L’expressionnisme allemand ou la représentation du malaise moderne

L’expressionnisme, forme artistique à rebours de l’harmonie de la logique, de l’équilibre et de la raison, est l’illustration de la violence et du sentiment de révolte exprimant les désarrois de la société allemande.

 

Nous surveillons au jour le jour la capacité autorisée dans l’auditorium Focillon où se tiennent les conférences et ajustons notre inventaire en fonction des nouvelles directives du musée. 

Si les conférences affichent COMPLET sur le site internet, revisitez le site un peu plus tard au cas où de nouvelles places aient été mises à disposition.

  • Naissance de l’Expressionnisme : Die Brücke (Le Pont) à Dresde

    Ernst Ludwig Kirchner et ses amis fondent à Dresde en 1905 le premier mouvement expressionniste allemand en s’appuyant sur la phrase de Nietzsche : « Ce qu’il y a de grand dans l’homme, c’est qu’il est un pont et non un but ». « Die Brücke » revivifie par la simplification des formes et des couleurs stridentes les thèmes traditionnels, natures mortes, figures, portraits et paysages, et remet à l’honneur des techniques anciennes telles que la xylographie et la sculpture sur bois.

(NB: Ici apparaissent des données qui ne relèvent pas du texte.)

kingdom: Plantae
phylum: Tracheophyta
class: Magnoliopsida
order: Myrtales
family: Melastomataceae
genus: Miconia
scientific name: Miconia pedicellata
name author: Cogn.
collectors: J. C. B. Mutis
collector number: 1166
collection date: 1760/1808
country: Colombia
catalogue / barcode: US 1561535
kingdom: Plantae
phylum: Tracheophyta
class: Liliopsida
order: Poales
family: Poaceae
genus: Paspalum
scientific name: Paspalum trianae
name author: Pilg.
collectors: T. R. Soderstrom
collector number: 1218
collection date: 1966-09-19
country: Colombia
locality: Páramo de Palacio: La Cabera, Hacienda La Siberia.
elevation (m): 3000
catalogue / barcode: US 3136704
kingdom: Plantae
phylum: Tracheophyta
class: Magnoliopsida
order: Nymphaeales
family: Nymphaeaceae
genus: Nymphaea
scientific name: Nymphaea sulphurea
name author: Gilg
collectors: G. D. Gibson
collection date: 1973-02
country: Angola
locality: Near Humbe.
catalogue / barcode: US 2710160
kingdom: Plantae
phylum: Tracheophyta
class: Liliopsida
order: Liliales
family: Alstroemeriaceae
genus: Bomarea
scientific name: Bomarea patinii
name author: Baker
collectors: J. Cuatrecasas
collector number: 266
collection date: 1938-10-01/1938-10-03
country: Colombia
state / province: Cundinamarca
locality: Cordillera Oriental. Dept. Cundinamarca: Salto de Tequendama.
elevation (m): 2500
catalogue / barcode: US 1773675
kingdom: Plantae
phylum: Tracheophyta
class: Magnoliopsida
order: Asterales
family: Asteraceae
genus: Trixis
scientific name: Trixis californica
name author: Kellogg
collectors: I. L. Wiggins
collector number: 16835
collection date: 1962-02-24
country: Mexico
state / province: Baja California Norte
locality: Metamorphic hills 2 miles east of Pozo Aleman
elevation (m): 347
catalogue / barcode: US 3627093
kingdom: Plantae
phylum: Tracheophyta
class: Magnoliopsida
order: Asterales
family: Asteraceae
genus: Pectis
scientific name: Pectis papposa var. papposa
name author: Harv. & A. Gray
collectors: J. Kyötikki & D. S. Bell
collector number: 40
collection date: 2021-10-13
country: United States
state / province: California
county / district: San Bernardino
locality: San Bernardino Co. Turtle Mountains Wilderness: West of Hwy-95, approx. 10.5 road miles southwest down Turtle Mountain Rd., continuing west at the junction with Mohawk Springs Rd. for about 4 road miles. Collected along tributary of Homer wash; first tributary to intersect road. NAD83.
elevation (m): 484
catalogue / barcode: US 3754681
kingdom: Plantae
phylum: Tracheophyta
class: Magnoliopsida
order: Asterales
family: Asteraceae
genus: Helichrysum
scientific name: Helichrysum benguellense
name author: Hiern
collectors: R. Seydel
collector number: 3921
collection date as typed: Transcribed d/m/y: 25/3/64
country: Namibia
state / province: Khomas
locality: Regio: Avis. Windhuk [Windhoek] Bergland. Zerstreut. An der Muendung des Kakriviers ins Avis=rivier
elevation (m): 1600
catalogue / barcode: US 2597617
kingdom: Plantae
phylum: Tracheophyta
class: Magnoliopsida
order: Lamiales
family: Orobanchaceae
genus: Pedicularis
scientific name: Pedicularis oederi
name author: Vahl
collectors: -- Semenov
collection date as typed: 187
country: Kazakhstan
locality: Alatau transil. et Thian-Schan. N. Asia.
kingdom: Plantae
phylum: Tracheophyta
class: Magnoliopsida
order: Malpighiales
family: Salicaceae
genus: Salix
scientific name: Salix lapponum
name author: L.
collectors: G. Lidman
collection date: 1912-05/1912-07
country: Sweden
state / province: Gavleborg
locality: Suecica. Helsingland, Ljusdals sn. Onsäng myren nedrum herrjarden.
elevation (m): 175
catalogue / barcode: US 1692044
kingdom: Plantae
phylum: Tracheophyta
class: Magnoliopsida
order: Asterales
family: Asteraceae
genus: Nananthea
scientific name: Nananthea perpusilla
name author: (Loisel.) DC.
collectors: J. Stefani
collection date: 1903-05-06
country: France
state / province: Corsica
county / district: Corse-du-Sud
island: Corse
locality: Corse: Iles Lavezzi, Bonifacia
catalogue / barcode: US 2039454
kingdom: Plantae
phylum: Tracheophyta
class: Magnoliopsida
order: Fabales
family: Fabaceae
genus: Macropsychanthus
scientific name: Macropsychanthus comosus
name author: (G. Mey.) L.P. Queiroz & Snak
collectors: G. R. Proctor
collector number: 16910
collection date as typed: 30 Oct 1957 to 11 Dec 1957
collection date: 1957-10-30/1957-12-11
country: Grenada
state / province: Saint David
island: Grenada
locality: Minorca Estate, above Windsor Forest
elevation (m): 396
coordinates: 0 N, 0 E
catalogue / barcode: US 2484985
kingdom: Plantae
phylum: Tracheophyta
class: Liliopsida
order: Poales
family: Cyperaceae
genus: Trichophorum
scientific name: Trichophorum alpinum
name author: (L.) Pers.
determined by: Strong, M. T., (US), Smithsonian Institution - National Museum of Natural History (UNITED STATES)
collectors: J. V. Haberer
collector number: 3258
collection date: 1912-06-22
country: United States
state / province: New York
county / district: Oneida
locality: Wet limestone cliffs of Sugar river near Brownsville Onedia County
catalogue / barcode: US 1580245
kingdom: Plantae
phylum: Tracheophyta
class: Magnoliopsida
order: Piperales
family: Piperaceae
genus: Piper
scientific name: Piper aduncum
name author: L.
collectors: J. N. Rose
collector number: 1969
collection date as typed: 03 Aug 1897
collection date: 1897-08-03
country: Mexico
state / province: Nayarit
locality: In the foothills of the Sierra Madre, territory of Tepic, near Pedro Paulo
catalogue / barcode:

    • samedi 23 janvier, 10h30 Auditorium Focillon
  • Abstraction et Expressionnisme : Der Blaue Reiter (Le Cavalier bleu) à Munich

    Autour de Kandinsky se rassemblent à Munich et à Murnau des artistes venus de Russie et d’Allemagne, Alexei von Jawlensky, Franz Marc, Gabriele Münter, August Macke, dont le but est d’offrir une vision nouvelle du monde.  La publication d’un Almanach et celle de l’ouvrage de Kandinsky, Du Spirituel dans l’art et dans la peinture en particulier, en 1912, leur permet de diffuser leurs idées. Malgré sa brièveté, ce mouvement reste capital parce qu’il porte en germe l’abstraction dont Kandinsky fut l’un des pionniers.

    • samedi 27 février, 10h30 Auditorium Focillon
  • L’effondrement d’une société : L’Expressionnisme avant la guerre de 1914-1918

    Dans les années 1910, des artistes, tels que Ludwig Meidner, anticipent le chaos à venir et donnent de Berlin, la métropole moderne par excellence, une image d’Apocalypse : « Quand vous peignez Berlin, surtout beaucoup de terre d’ombre ». L’Expressionnisme cesse d’être la manifestation d’une aventure individuelle pour devenir la dénonciation de la violence collective d’une société oppressante qui va bientôt sombrer dans les tranchées de la guerre.